La spécialiste du domaine médical indique que les femmes sont les principales cibles dans les cas de soumission chimique.
« L’affaire des viols de Mazan marque un tournant par la mobilisation sans précédent des professionnels de santé, choqués de découvrir une telle errance pendant tant d’années », constate le docteur Leïla Chaouachi, pharmacienne au centre d’addictovigilance de Paris et spécialiste nationale de l’enquête sur la soumission chimique pour l’ANSM (Agence nationale de sécurité du médicament et des produits de santé), interrogée le jeudi 19 décembre sur 42mag.fr.
La fondatrice du CRAFS (Centre de référence sur les agressions facilitées par les substances) partage ses réflexions suite au verdict du procès historique des agressions sexuelles à Mazan. Elle explique que « le dernier indicateur est la prise de parole sur des événements très anciens », et que des personnes âgées s’adressent à l’organisation « pour discuter d’incidents passés car elles se retrouvent dans le témoignage de Gisèle Pelicot ».
Selon cette experte, le mouvement #MeToo de 2017 a « exposé au grand jour les violences sexistes et sexuelles ». Néanmoins, la véritable prise de conscience n’a eu lieu qu’en 2021, grâce au mouvement européen « Balance ton bar », qui a mis en lumière les agressions facilitées par des substances lors d’événements festifs. Ce mouvement a « résonné fortement », notamment avec la publication du livre de Caroline Darian, « Et j’ai cessé de t’appeler papa », et l’affaire Joël Guerriau (sénateur accusé par Sandrine Josso de l’avoir droguée, mis en examen et sous contrôle judiciaire dans cette affaire).
« La pratique de la soumission chimique est aussi ancienne que le monde », précise Leïla Chaouachi. Elle explique que « cela apparaît dans la littérature, les contes et les mythologies », évoquant l’histoire de « Tristan et Iseut », qui parle de filtres d’amour alors que « en 2024, ce serait considéré comme une drogue utilisée pour violer ». Elle souligne également que « la somnophilie est un thème récurrent », en référence aux princesses Disney « qui s’endorment. » Pour elle, ces éléments sont essentiels à comprendre car ils démontrent que cette problématique est ancrée dans l’imaginaire collectif.
Troubles de la mémoire, perte de conscience, somnolence…

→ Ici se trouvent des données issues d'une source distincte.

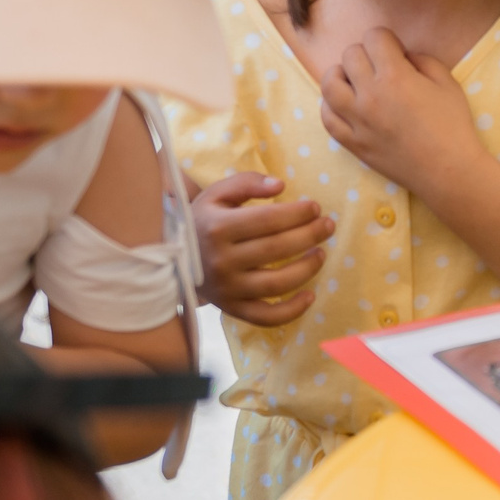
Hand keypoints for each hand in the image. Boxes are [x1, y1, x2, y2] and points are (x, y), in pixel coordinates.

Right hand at [192, 172, 333, 326]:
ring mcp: (228, 289)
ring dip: (307, 269)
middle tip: (328, 225)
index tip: (315, 207)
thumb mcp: (217, 194)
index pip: (268, 220)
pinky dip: (293, 311)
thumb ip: (247, 183)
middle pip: (277, 249)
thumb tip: (281, 186)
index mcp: (219, 228)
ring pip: (277, 283)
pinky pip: (267, 317)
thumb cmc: (202, 221)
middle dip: (310, 235)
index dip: (298, 213)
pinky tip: (310, 295)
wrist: (171, 257)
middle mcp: (223, 260)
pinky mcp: (233, 309)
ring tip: (321, 253)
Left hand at [318, 28, 481, 198]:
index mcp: (395, 76)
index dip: (387, 39)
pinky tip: (346, 105)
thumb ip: (422, 60)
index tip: (396, 53)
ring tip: (355, 82)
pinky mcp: (352, 143)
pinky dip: (331, 106)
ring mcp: (357, 121)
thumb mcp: (447, 83)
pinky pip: (327, 118)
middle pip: (350, 55)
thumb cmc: (453, 126)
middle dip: (366, 54)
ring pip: (329, 84)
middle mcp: (370, 95)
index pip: (374, 37)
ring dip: (341, 76)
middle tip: (380, 68)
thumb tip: (402, 55)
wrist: (448, 170)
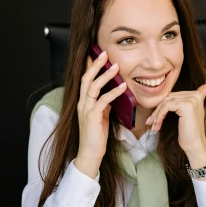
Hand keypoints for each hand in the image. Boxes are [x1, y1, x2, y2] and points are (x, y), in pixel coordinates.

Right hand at [74, 50, 126, 178]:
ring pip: (93, 86)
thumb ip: (104, 104)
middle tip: (104, 53)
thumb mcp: (101, 116)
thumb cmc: (97, 136)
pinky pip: (103, 101)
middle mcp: (82, 103)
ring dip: (105, 75)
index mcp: (84, 102)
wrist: (90, 153)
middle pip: (86, 78)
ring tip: (116, 66)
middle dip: (95, 64)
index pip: (85, 79)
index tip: (97, 54)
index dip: (90, 66)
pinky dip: (114, 92)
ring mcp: (86, 109)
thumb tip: (113, 93)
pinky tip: (123, 87)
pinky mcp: (92, 117)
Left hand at [145, 84, 205, 159]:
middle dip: (157, 110)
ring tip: (153, 125)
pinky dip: (159, 116)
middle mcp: (195, 95)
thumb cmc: (188, 132)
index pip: (173, 95)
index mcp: (196, 95)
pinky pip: (166, 106)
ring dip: (156, 114)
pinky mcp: (186, 105)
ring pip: (166, 102)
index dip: (163, 104)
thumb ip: (180, 103)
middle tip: (150, 122)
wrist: (194, 145)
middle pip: (169, 97)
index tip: (154, 116)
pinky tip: (157, 126)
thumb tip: (175, 97)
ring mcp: (192, 99)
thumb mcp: (184, 114)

D’après les informations fournies par Leïla Chaouachi, la soumission chimique concerne majoritairement les femmes, représentant environ 80% des cas, bien que « les hommes ainsi que les personnes transgenres de tous âges puissent également en être victimes. En 2022, les cas observés vont de 9 mois à 90 ans ». Bien que ce sujet technique soit délicat, il reste difficile de jauger combien de personnes en sont victimes, étant donné que « la plupart des victimes ne portent pas plainte et ne contactent pas les structures spécialisées ».

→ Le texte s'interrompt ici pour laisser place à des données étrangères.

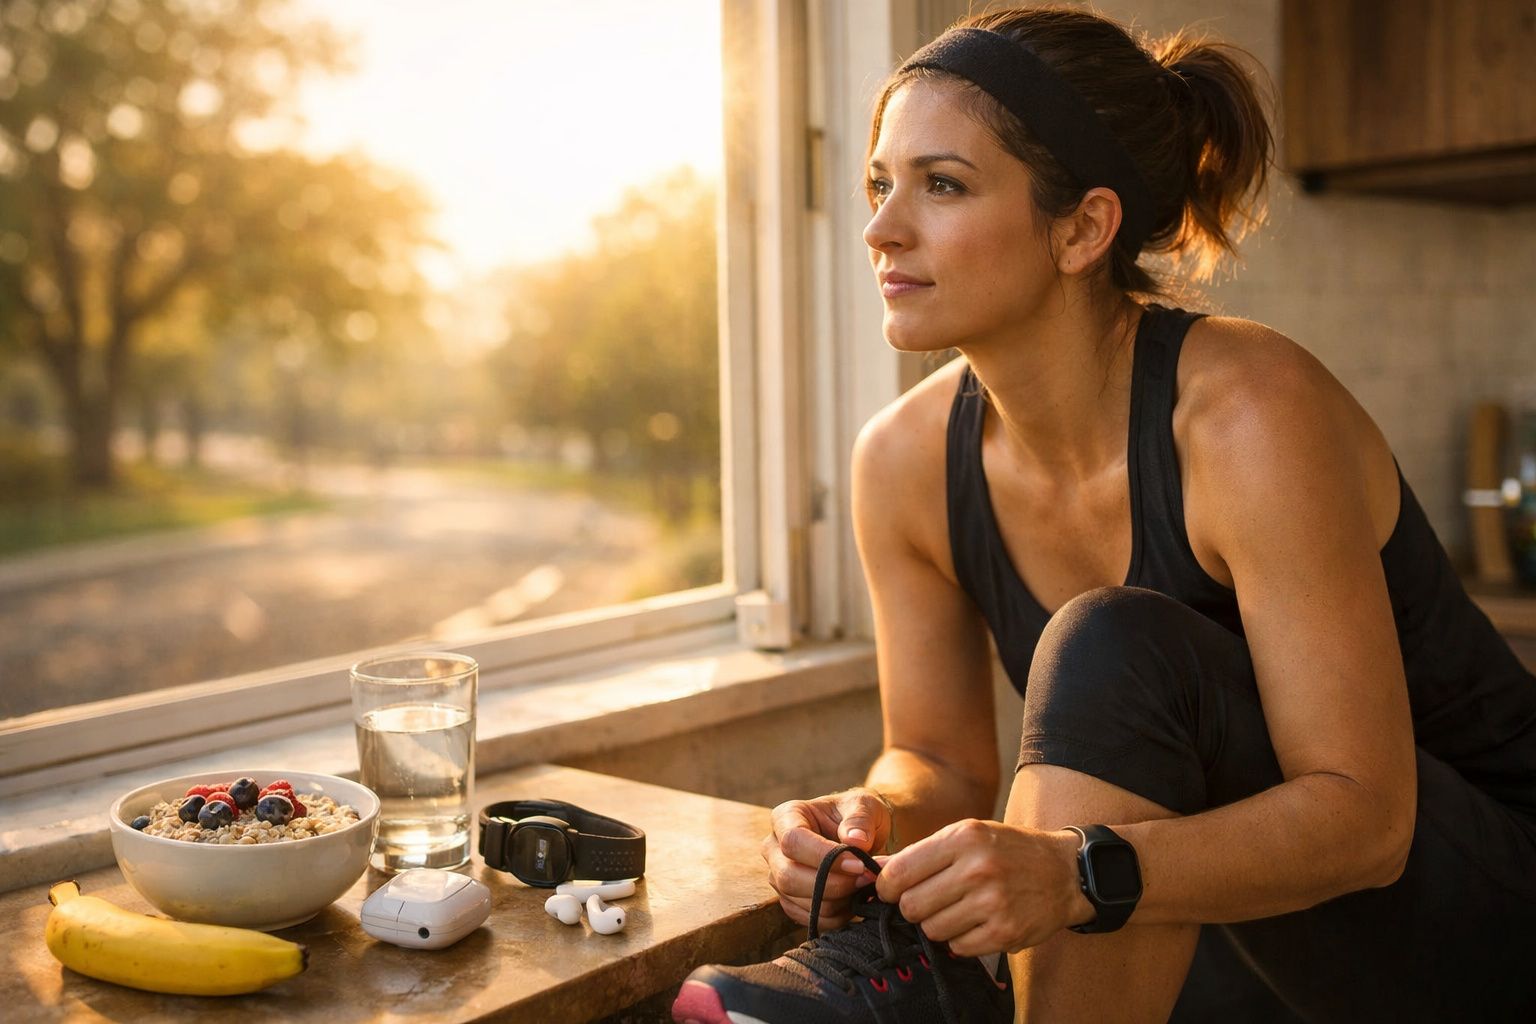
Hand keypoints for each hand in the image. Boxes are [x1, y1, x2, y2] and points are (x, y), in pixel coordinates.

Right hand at [761, 788, 892, 928]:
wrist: (860, 836)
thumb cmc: (858, 817)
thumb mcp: (865, 806)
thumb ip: (860, 820)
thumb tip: (855, 841)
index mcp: (786, 816)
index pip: (792, 840)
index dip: (824, 856)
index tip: (859, 864)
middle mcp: (773, 847)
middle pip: (788, 876)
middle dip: (833, 884)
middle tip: (866, 878)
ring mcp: (778, 876)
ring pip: (802, 901)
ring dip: (840, 900)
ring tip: (864, 884)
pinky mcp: (790, 901)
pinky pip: (811, 919)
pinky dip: (838, 915)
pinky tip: (854, 898)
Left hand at [875, 819, 1089, 955]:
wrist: (1064, 871)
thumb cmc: (1006, 850)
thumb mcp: (966, 836)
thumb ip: (919, 854)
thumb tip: (873, 870)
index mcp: (963, 838)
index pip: (900, 872)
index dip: (886, 887)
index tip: (890, 891)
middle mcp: (977, 869)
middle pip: (911, 906)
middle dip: (911, 908)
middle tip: (926, 902)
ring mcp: (993, 903)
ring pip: (932, 929)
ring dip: (937, 924)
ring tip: (956, 910)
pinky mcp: (1005, 933)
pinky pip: (958, 947)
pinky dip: (960, 940)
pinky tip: (975, 922)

Interrogée sur les signes révélateurs possibles, l’experte parle de « pertes de mémoire, d’amnésie totale ou partielle, de somnolence pouvant aller jusqu’au coma, de vertiges, de nausées, et de vomissements dans un contexte de possibles actes criminels ou délictuels ». Elle décrit un cas typique comme quelqu’un qui se retrouverait « nu dans la rue sans aucun souvenir ». Ces sont des « signes qui devraient alerter, et une analyse toxicologique pourrait les confirmer ». Elle encourage à prêter attention à toute manifestation inhabituelle, disant : « Je préfère qu’on vérifie et qu’on ait tort plutôt que l’inverse ». Leïla Chaouachi appelle à une « vigilance collective » au lieu de céder à la « psychose générale », en rappelant que « nous avons tous la responsabilité de veiller les uns sur les autres ».